For Ambev, this means growth opportunities. Its price slashing has already triggered a beer-drinking explosion in Guatemala. In the past three years, annual sales have risen 42 percent to $664 million in 2013, according to Euromonitor. Eventually, Ambev hopes to extract $1 billion in annual earnings before income taxes, depreciation, and amortization from Central America and the Caribbean.

Guatemala is also strategically important to Ambev because it’s next to Mexico, where AB InBev controls Grupo Modelo, the maker of Corona. In 2012 the company announced its plan to swallow the portion of Grupo Modelo it didn’t already own. It boasted in an investors’ presentation that Mexico was the fourth most profitable beer market after the U.S., Brazil, and Japan. The last thing AB InBev needs is for Central American Brewery to sully its Mexican triumph by pumping more Gallo into Mexico.

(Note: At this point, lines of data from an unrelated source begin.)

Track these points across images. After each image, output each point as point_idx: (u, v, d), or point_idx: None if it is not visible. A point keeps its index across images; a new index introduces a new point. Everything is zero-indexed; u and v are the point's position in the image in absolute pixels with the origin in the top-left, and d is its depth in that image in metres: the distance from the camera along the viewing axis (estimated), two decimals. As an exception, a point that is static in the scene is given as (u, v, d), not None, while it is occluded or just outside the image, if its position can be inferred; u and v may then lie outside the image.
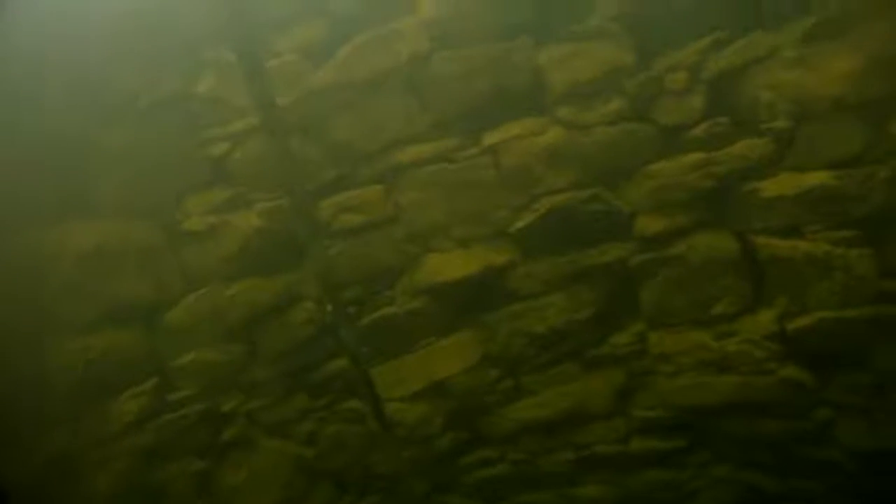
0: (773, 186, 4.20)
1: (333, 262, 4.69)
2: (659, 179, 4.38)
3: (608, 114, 4.39)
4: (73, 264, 4.25)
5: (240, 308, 4.61)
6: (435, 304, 4.74)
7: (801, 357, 4.38)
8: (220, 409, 4.62)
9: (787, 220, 4.22)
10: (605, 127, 4.42)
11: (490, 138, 4.54)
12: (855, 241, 4.14)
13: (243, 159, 4.57)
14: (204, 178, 4.56)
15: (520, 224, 4.55)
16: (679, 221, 4.42)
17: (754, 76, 4.12)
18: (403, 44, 4.41)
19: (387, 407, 4.77)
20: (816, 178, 4.12)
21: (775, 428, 4.52)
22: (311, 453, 4.80)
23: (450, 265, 4.65)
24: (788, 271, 4.27)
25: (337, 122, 4.61)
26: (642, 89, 4.32)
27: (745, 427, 4.58)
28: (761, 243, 4.31)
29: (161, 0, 4.26)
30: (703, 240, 4.42)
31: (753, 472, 4.68)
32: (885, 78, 3.80)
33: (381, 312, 4.75)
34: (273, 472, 4.72)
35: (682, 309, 4.54)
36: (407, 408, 4.82)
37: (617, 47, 4.27)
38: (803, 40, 3.95)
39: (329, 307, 4.67)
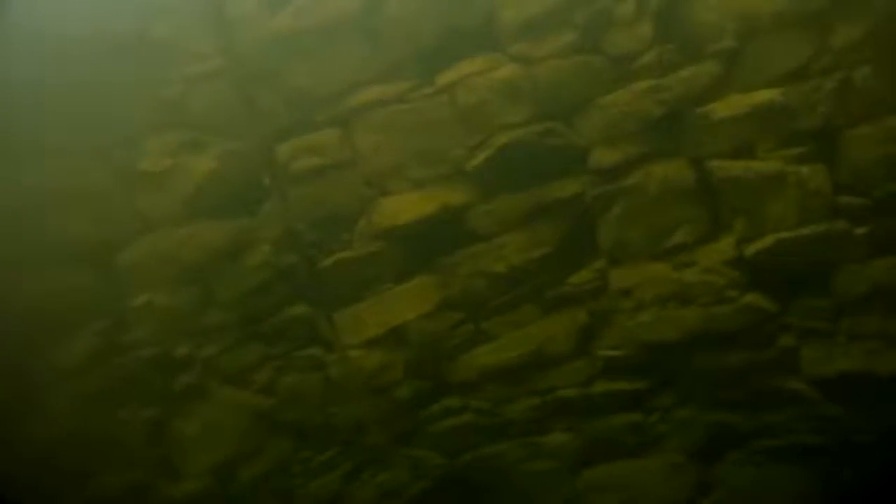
0: (723, 108, 4.27)
1: (290, 207, 4.65)
2: (612, 110, 4.45)
3: (560, 47, 4.47)
4: (23, 203, 4.19)
5: (194, 251, 4.59)
6: (393, 247, 4.74)
7: (762, 282, 4.40)
8: (173, 355, 4.52)
9: (738, 140, 4.29)
10: (557, 60, 4.49)
11: (444, 78, 4.61)
12: (807, 157, 4.21)
13: (200, 103, 4.61)
14: (160, 120, 4.58)
15: (476, 162, 4.59)
16: (633, 151, 4.48)
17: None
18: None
19: (344, 353, 4.66)
20: (765, 96, 4.20)
21: (740, 360, 4.50)
22: (268, 403, 4.70)
23: (407, 207, 4.68)
24: (744, 193, 4.33)
25: (293, 68, 4.68)
26: (592, 21, 4.40)
27: (710, 362, 4.55)
28: (715, 167, 4.36)
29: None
30: (658, 169, 4.47)
31: (721, 411, 4.64)
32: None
33: (338, 257, 4.71)
34: (228, 422, 4.63)
35: (640, 241, 4.57)
36: (365, 355, 4.76)
37: (566, -20, 4.34)
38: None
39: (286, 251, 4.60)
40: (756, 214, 4.34)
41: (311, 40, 4.64)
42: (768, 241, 4.33)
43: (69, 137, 4.43)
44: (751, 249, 4.37)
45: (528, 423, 4.90)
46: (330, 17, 4.62)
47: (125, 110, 4.51)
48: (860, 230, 4.18)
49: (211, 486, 4.62)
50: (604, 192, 4.56)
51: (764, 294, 4.42)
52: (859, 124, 4.06)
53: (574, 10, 4.47)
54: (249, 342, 4.72)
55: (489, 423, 4.91)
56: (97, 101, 4.46)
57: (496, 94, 4.55)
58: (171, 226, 4.61)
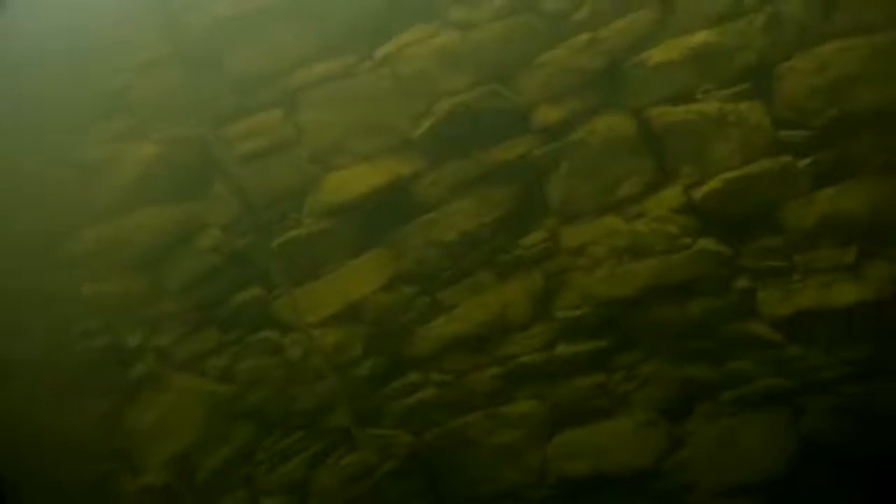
0: (660, 54, 4.36)
1: (238, 189, 4.65)
2: (552, 67, 4.52)
3: (496, 9, 4.56)
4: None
5: (143, 238, 4.55)
6: (343, 223, 4.75)
7: (713, 226, 4.45)
8: (125, 344, 4.46)
9: (677, 85, 4.38)
10: (494, 23, 4.55)
11: (384, 50, 4.64)
12: (745, 94, 4.30)
13: (146, 89, 4.60)
14: (106, 108, 4.58)
15: (421, 131, 4.63)
16: (576, 107, 4.55)
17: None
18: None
19: (300, 334, 4.63)
20: (699, 38, 4.29)
21: (700, 308, 4.53)
22: (227, 390, 4.64)
23: (354, 181, 4.70)
24: (687, 138, 4.39)
25: (236, 51, 4.70)
26: (526, -20, 4.45)
27: (670, 313, 4.57)
28: (656, 114, 4.43)
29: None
30: (601, 122, 4.53)
31: (687, 364, 4.62)
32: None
33: (289, 235, 4.69)
34: (187, 411, 4.56)
35: (589, 197, 4.61)
36: (322, 334, 4.72)
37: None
38: None
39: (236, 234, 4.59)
40: (701, 158, 4.39)
41: (252, 23, 4.67)
42: (715, 183, 4.32)
43: (14, 129, 4.39)
44: (699, 194, 4.39)
45: (492, 394, 4.85)
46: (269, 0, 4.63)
47: (71, 100, 4.48)
48: (803, 162, 4.23)
49: (172, 477, 4.51)
50: (549, 150, 4.60)
51: (716, 238, 4.44)
52: (792, 56, 4.09)
53: (508, -29, 4.48)
54: (204, 328, 4.68)
55: (453, 397, 4.88)
56: (43, 91, 4.42)
57: (436, 62, 4.61)
58: (119, 213, 4.55)
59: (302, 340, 4.70)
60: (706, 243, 4.46)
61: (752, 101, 4.30)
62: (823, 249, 4.30)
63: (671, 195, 4.49)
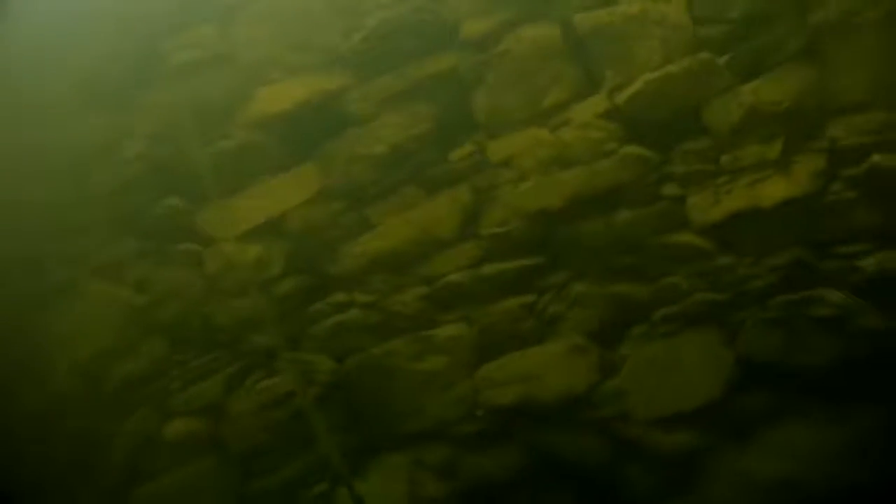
0: (584, -42, 4.39)
1: (168, 100, 4.75)
2: (478, -20, 4.56)
3: (425, -73, 4.65)
4: None
5: (67, 145, 4.62)
6: (272, 136, 4.83)
7: (638, 130, 4.43)
8: (42, 253, 4.48)
9: (600, -10, 4.37)
10: (424, -61, 4.65)
11: (314, -32, 4.77)
12: (665, -7, 4.27)
13: None
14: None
15: (350, 45, 4.70)
16: (502, 18, 4.59)
17: None
18: None
19: (221, 247, 4.62)
20: (621, -60, 4.32)
21: (629, 219, 4.44)
22: (143, 301, 4.61)
23: (284, 95, 4.79)
24: (610, 42, 4.43)
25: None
26: None
27: (598, 227, 4.49)
28: (580, 20, 4.45)
29: None
30: (527, 32, 4.57)
31: (618, 282, 4.50)
32: None
33: (217, 147, 4.76)
34: (100, 319, 4.53)
35: (515, 108, 4.63)
36: (243, 249, 4.70)
37: None
38: None
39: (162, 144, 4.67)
40: (624, 61, 4.40)
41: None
42: (638, 84, 4.33)
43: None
44: (622, 97, 4.36)
45: (418, 316, 4.74)
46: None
47: None
48: (723, 58, 4.19)
49: (81, 385, 4.43)
50: (476, 63, 4.62)
51: (642, 144, 4.39)
52: (709, -49, 4.15)
53: None
54: (123, 237, 4.66)
55: (377, 319, 4.76)
56: None
57: (367, -22, 4.69)
58: (45, 119, 4.64)
59: (223, 254, 4.64)
60: (632, 149, 4.43)
61: (672, -1, 4.26)
62: (749, 146, 4.20)
63: (596, 101, 4.49)
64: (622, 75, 4.41)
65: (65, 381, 4.56)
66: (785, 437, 4.25)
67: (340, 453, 4.57)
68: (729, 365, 4.35)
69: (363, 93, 4.78)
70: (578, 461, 4.57)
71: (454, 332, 4.74)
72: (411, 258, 4.77)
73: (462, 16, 4.68)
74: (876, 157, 3.93)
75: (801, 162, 4.14)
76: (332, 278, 4.82)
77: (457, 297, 4.73)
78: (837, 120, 4.04)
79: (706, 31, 4.25)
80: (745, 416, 4.31)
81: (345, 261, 4.81)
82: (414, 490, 4.68)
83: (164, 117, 4.78)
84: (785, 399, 4.25)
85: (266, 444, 4.78)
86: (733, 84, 4.23)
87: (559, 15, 4.55)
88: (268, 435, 4.79)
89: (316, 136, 4.81)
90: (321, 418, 4.64)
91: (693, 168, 4.34)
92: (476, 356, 4.74)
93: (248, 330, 4.75)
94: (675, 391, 4.45)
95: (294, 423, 4.74)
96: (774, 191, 4.17)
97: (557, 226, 4.57)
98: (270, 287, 4.76)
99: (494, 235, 4.67)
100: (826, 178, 4.09)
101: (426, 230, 4.73)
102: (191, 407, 4.74)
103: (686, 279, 4.41)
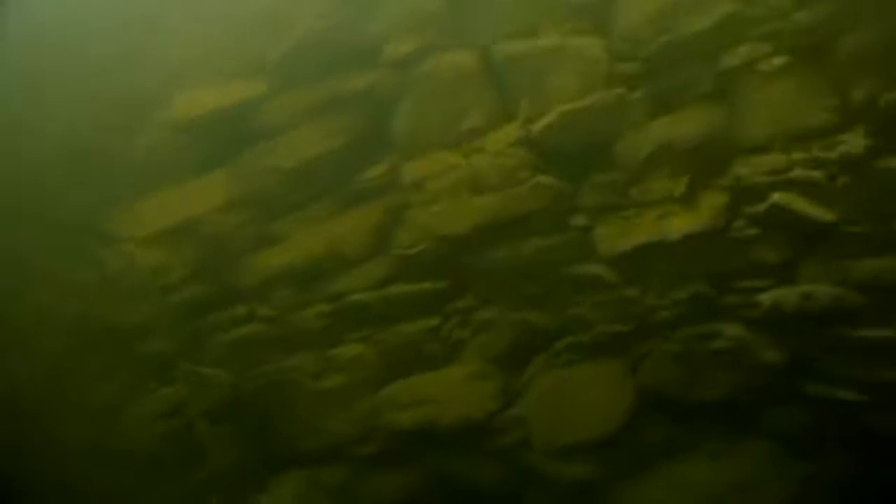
0: (502, -10, 4.51)
1: (82, 95, 4.68)
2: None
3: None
4: None
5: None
6: (186, 140, 4.74)
7: (550, 160, 4.51)
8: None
9: (522, 22, 4.50)
10: (355, -47, 4.72)
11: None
12: (584, 29, 4.42)
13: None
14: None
15: (273, 55, 4.70)
16: (425, 40, 4.66)
17: None
18: None
19: (124, 248, 4.53)
20: (537, -25, 4.46)
21: (537, 247, 4.48)
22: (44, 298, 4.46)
23: (202, 100, 4.77)
24: (526, 72, 4.52)
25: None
26: None
27: (507, 253, 4.52)
28: (500, 49, 4.54)
29: None
30: (447, 57, 4.65)
31: (524, 309, 4.53)
32: None
33: (129, 144, 4.70)
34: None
35: (432, 131, 4.68)
36: (146, 252, 4.60)
37: None
38: None
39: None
40: (539, 91, 4.48)
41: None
42: (552, 115, 4.42)
43: None
44: (537, 127, 4.45)
45: (321, 334, 4.69)
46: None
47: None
48: (636, 94, 4.32)
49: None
50: (396, 82, 4.66)
51: (553, 174, 4.48)
52: (628, -12, 4.31)
53: None
54: (21, 228, 4.51)
55: (278, 335, 4.69)
56: None
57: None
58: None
59: (125, 255, 4.53)
60: (543, 178, 4.49)
61: (590, 34, 4.40)
62: (657, 181, 4.31)
63: (510, 130, 4.56)
64: (537, 106, 4.50)
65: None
66: (682, 470, 4.28)
67: (235, 469, 4.43)
68: (630, 396, 4.38)
69: (280, 103, 4.79)
70: (478, 488, 4.56)
71: (357, 351, 4.72)
72: (317, 274, 4.74)
73: (386, 36, 4.73)
74: (775, 196, 4.03)
75: (706, 198, 4.24)
76: (235, 290, 4.77)
77: (361, 317, 4.70)
78: (741, 159, 4.15)
79: (621, 68, 4.36)
80: (644, 447, 4.34)
81: (248, 273, 4.76)
82: (310, 509, 4.58)
83: (83, 111, 4.64)
84: (683, 432, 4.27)
85: (160, 454, 4.60)
86: (644, 120, 4.31)
87: (479, 43, 4.61)
88: (162, 445, 4.62)
89: (230, 144, 4.79)
90: (216, 433, 4.50)
91: (602, 200, 4.42)
92: (378, 377, 4.68)
93: (144, 335, 4.59)
94: (577, 421, 4.48)
95: (188, 434, 4.56)
96: (680, 225, 4.27)
97: (466, 251, 4.59)
98: (169, 293, 4.61)
99: (403, 257, 4.68)
100: (729, 215, 4.17)
101: (334, 247, 4.71)
102: (82, 412, 4.54)
103: (591, 309, 4.46)
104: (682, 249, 4.29)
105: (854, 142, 3.80)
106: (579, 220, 4.49)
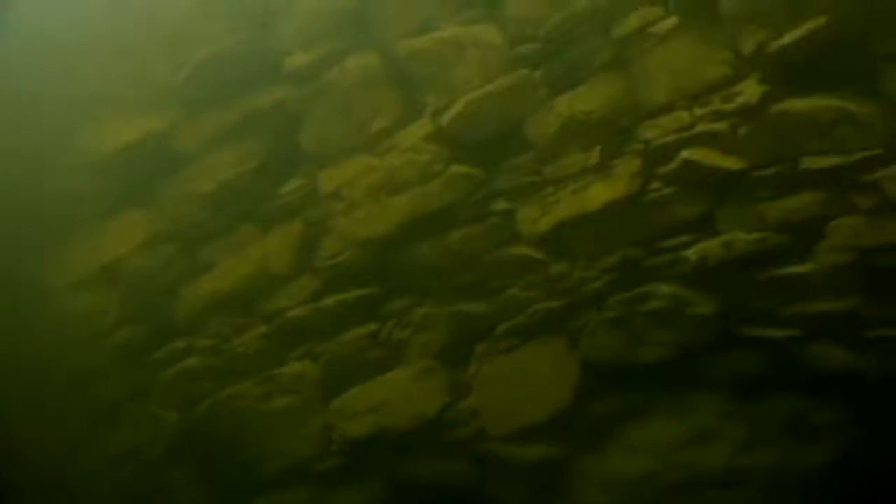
0: (395, -11, 4.55)
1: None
2: (305, 10, 4.71)
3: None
4: None
5: None
6: (98, 179, 4.67)
7: (463, 148, 4.57)
8: None
9: (419, 18, 4.54)
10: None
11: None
12: (479, 18, 4.47)
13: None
14: None
15: (179, 80, 4.67)
16: (325, 49, 4.70)
17: None
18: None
19: (52, 298, 4.45)
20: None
21: (462, 238, 4.54)
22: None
23: (109, 134, 4.72)
24: (429, 66, 4.56)
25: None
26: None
27: (433, 248, 4.54)
28: (399, 47, 4.58)
29: None
30: (350, 62, 4.68)
31: (458, 302, 4.56)
32: None
33: (40, 192, 4.59)
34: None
35: (342, 138, 4.70)
36: (75, 299, 4.52)
37: None
38: None
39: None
40: (443, 83, 4.53)
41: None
42: (459, 105, 4.47)
43: None
44: (446, 119, 4.50)
45: (262, 356, 4.66)
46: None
47: None
48: (538, 73, 4.39)
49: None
50: (302, 94, 4.69)
51: (468, 162, 4.53)
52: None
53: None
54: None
55: (220, 363, 4.67)
56: None
57: (193, 10, 4.73)
58: None
59: (55, 303, 4.45)
60: (458, 168, 4.54)
61: (486, 21, 4.47)
62: (570, 156, 4.38)
63: (420, 125, 4.61)
64: (443, 98, 4.55)
65: None
66: (639, 433, 4.34)
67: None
68: (576, 370, 4.43)
69: (192, 130, 4.81)
70: (442, 485, 4.56)
71: (300, 368, 4.74)
72: (250, 297, 4.74)
73: (287, 48, 4.73)
74: (685, 153, 4.13)
75: (620, 165, 4.32)
76: (170, 325, 4.72)
77: (299, 333, 4.72)
78: (648, 122, 4.24)
79: (520, 50, 4.44)
80: (599, 417, 4.39)
81: (182, 306, 4.74)
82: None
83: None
84: (633, 396, 4.34)
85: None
86: (549, 98, 4.39)
87: (379, 44, 4.64)
88: (118, 495, 4.55)
89: (144, 178, 4.79)
90: (176, 475, 4.45)
91: (519, 182, 4.49)
92: (325, 391, 4.70)
93: (87, 382, 4.52)
94: (527, 403, 4.52)
95: (144, 479, 4.50)
96: (598, 195, 4.35)
97: (393, 251, 4.63)
98: (107, 337, 4.55)
99: (331, 266, 4.71)
100: (644, 178, 4.26)
101: (263, 267, 4.72)
102: (36, 468, 4.45)
103: (523, 291, 4.52)
104: (603, 218, 4.35)
105: (750, 91, 3.90)
106: (500, 205, 4.54)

But Ambev may not be able to achieve its dreams in the region without persuading the Castillo family to part with their empire. Ambev rules the Dominican Republic after purchasing a majority stake in the country’s largest brewery for $1.24 billion in 2012. But it hasn’t gotten very far in Nicaragua or El Salvador. And in Guatemala, even with the deep discounting, Ambev has only a 20 percent market share, according to Euromonitor. Almost everything else is in the hands of the stubborn Castillos. To hear Ambev tell it, the family has a distinct advantage as the local hero. “When it comes to the law and the government,” says Jean Jereissati, who oversees Central America and the Caribbean for Ambev, “we are the underdog here.”

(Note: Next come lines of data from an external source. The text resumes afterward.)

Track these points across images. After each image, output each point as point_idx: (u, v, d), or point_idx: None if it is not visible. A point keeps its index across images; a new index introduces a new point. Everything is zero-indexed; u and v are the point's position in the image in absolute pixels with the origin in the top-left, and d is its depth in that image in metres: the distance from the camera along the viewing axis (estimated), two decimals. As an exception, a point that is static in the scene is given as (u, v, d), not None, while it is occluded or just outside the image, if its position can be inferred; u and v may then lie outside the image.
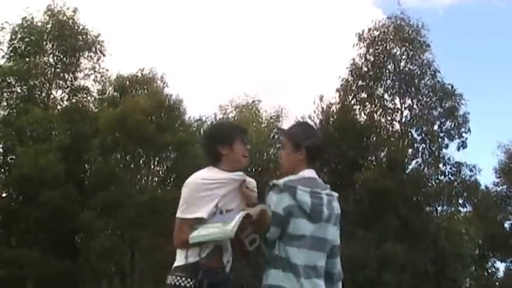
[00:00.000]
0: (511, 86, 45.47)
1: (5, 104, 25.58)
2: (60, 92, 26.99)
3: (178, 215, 2.91)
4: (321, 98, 25.44)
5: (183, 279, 2.84)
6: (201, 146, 3.26)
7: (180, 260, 2.91)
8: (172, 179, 26.66)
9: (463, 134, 23.80)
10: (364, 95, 24.86)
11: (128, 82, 26.96)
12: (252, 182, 3.05)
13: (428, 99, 24.46)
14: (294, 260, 2.81)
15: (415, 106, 24.66)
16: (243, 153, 3.06)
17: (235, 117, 30.05)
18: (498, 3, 47.49)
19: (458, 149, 23.81)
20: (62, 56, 26.48)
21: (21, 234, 22.94)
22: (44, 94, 26.58)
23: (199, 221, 2.84)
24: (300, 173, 2.96)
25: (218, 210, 2.89)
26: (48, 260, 21.87)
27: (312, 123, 24.71)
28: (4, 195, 24.80)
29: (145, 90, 26.70)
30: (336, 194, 3.04)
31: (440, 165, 24.05)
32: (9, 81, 25.34)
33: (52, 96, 26.71)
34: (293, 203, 2.83)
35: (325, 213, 2.92)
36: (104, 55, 26.95)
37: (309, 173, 2.99)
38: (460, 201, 24.32)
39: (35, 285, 22.76)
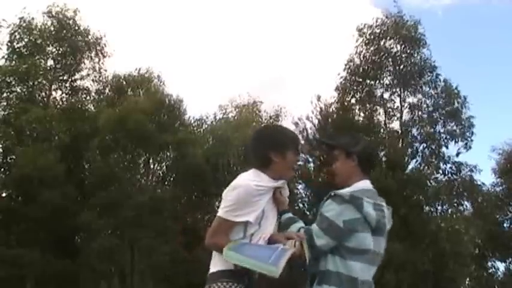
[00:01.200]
0: (510, 86, 45.40)
1: (5, 103, 25.58)
2: (60, 92, 27.04)
3: (222, 214, 2.74)
4: (318, 98, 25.36)
5: (230, 284, 2.66)
6: (250, 147, 3.05)
7: (224, 264, 2.70)
8: (171, 179, 26.67)
9: (467, 138, 23.60)
10: (363, 94, 24.77)
11: (124, 82, 26.97)
12: (287, 189, 2.98)
13: (430, 98, 24.37)
14: (355, 275, 2.73)
15: (415, 103, 24.59)
16: (292, 165, 2.94)
17: (235, 117, 30.07)
18: (497, 4, 47.44)
19: (458, 155, 23.66)
20: (60, 58, 26.45)
21: (21, 234, 22.88)
22: (43, 94, 26.57)
23: (245, 224, 2.73)
24: (356, 184, 2.88)
25: (264, 215, 2.76)
26: (48, 259, 21.89)
27: (310, 124, 24.84)
28: (4, 195, 24.80)
29: (143, 90, 26.72)
30: (390, 207, 2.96)
31: (440, 164, 23.97)
32: (9, 81, 25.33)
33: (52, 96, 26.75)
34: (357, 216, 2.74)
35: (387, 227, 2.87)
36: (104, 56, 27.00)
37: (365, 183, 2.91)
38: (460, 200, 24.27)
39: (35, 285, 22.75)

The Castillos trace their lineage back to Bernal Díaz del Castillo, a Spanish conquistador who settled in Guatemala. The family became a force there when brothers Rafael and Mariano Castillo founded Central American Brewery in 1886. They traveled to Germany to buy beermaking equipment and hire a brewmaster. The return trip was worthy of a Werner Herzog movie: There was no road back from the Atlantic coast to Guatemala City, so they transported their fermentation tanks by steamship on the Motagua River and constructed their brewery on the city’s outskirts.